Background: Tuberculosis is a worldwide public health threat, according to the World
Health Organization, 10.8 million people acquired the infection and 1.8 million deaths occurred due
to the disease in 2015. Currently, β-lactam derivatives have emerged as antituberculosis agents.
Objective: β-lactam derivatives were synthesized and tested in vitro against M. tuberculosis
(pan-susceptible and resistant strains) and macrophage cell line J77A.1.

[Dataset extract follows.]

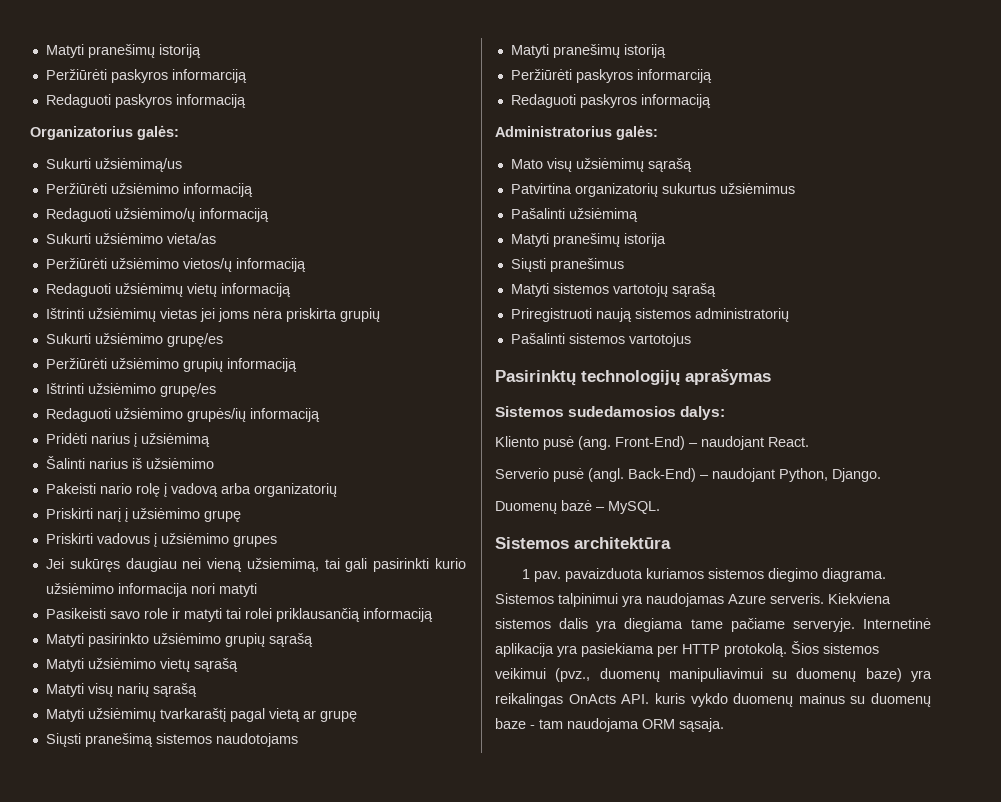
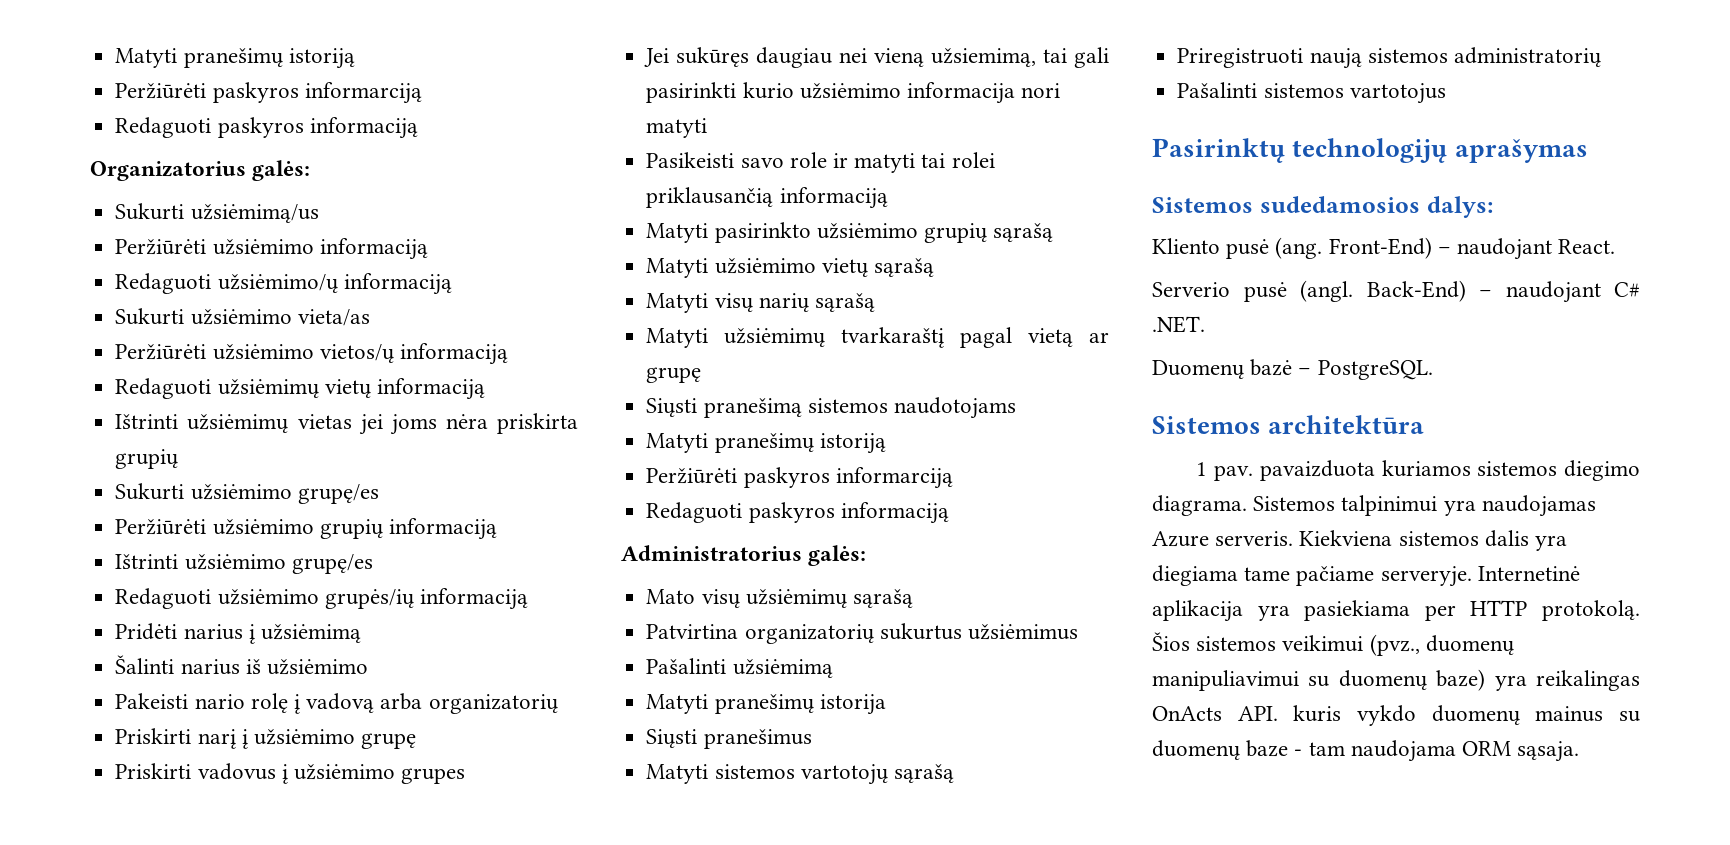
[779,468,881,482] Python, Django. -> [1614,282,1640,297] [1152,316,1205,333] C# .NET.
[608,501,660,514] MySQL. -> [1317,360,1433,380] PostgreSQL.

Methods: Three series of β-lactam derivatives were synthetized following the Staudinger reaction of
an aromatic imine and an acid chloride. The antimycobacterial activity was carried out by the
microplate Alamar blue assay and cytotoxicity was assessed by the trypan blue exclusion assay on
macrophage cell line J774A.1. The software AutoDock Vina was used to perform molecular docking
studies of the synthesized drugs on the active site of the crystal structures of β -lactamase and
transpeptidase from M. tuberculosis.
Results: 7 β-lactam derivatives were effective against M. tuberculosis, including resistant strains. β-5
was the most active compound against the five strains (MIC= 3.125-6.25 μg/mL) with low
cytotoxicity. In silico analysis indicated the probable binding sites of the synthesized derivatives on
β-lactamase and transpeptidase.
Conclusion: β-lactam derivatives were effective on resistant M. tuberculosis strains with a low
cytotoxicity; therefore these compounds could be used for development new antitubercular agents.